Wednesday, January 28, 2026

 A favorite part from my reading this month was when Celia gets the first hint that Dorothea has some sort of attraction to Casaubon. Their uncle announces that C. is coming for dinner, which in itself isn't noteworthy, but I love the description of Celia following her uncle's gaze and seeing this on Dorothea's face: 


"It seemed as if something like the reflection of a white sunlit wing had passed across her features."


Beautiful. 


Celia is "really startled," she feels "disgust," vexed, "a sort of shame mingled with a sense of the ludicrous." Then we get this description of their day:


"The day was damp, and they were not going to walk out, so they both went up to their sitting-room; and there Celia observed that Dorothea, instead of settling down with her usual diligent interest to some occupation, simply leaned her elbow on an open book and looked out of the window at the great cedar silvered with the damp. She herself had taken up the making of a toy for the curate's children, and was not going to enter on any subject too precipitately." 
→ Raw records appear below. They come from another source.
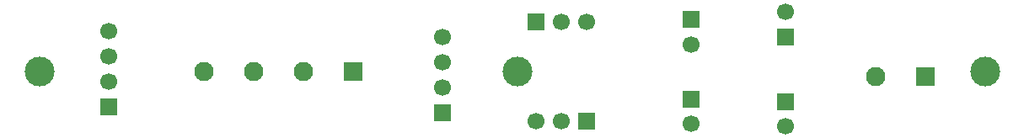
<source format=gtl>
G04*
G04 #@! TF.GenerationSoftware,Altium Limited,Altium Designer,23.2.1 (34)*
G04*
G04 Layer_Physical_Order=1*
G04 Layer_Color=255*
%FSLAX25Y25*%
%MOIN*%
G70*
G04*
G04 #@! TF.SameCoordinates,0B46A028-55CD-44D3-B25E-2AE8110CF676*
G04*
G04*
G04 #@! TF.FilePolarity,Positive*
G04*
G01*
G75*
%ADD17C,0.06693*%
%ADD18R,0.06693X0.06693*%
%ADD22C,0.11811*%
%ADD23R,0.06693X0.06693*%
%ADD24C,0.07677*%
%ADD25R,0.07677X0.07677*%
D17*
X499685Y127953D02*
D03*
X509685D02*
D03*
X598425Y171260D02*
D03*
X509685Y167323D02*
D03*
X519685D02*
D03*
X462598Y161417D02*
D03*
Y141417D02*
D03*
Y151417D02*
D03*
X598425Y125984D02*
D03*
X561024Y126969D02*
D03*
X330709Y153543D02*
D03*
Y143543D02*
D03*
Y163543D02*
D03*
X561024Y158465D02*
D03*
D18*
X598425Y161417D02*
D03*
X462598Y131417D02*
D03*
X598425Y135827D02*
D03*
X561024Y136811D02*
D03*
X330709Y133543D02*
D03*
X561024Y168307D02*
D03*
D22*
X303150Y147638D02*
D03*
X492126D02*
D03*
X677165D02*
D03*
D23*
X519685Y127953D02*
D03*
X499685Y167323D02*
D03*
D24*
X633858Y145669D02*
D03*
X407480Y147638D02*
D03*
X387795D02*
D03*
X368110D02*
D03*
D25*
X653543Y145669D02*
D03*
X427165Y147638D02*
D03*
M02*

</source>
The silvered cedar, the wet, languid day ahead of them, and Celia computing just how she will bring up her suspicions. Dorothea anticipates her sister and dreads the "corrosiveness of Celia's pretty carnally-minded prose." What a line!! She's right to dread it, because Celia's words are well-aimed: 


"Is anyone else coming to dine besides Mr Casaubon?"

"Not that I know of."

"I hope there is some one else. Then I shall not hear him eat his soup so." 


Could there be a better attack then to address the annoyance of hearing someone else eating? And someone to whom you may marry and have to listen to three times a day until one of you finally escapes through death?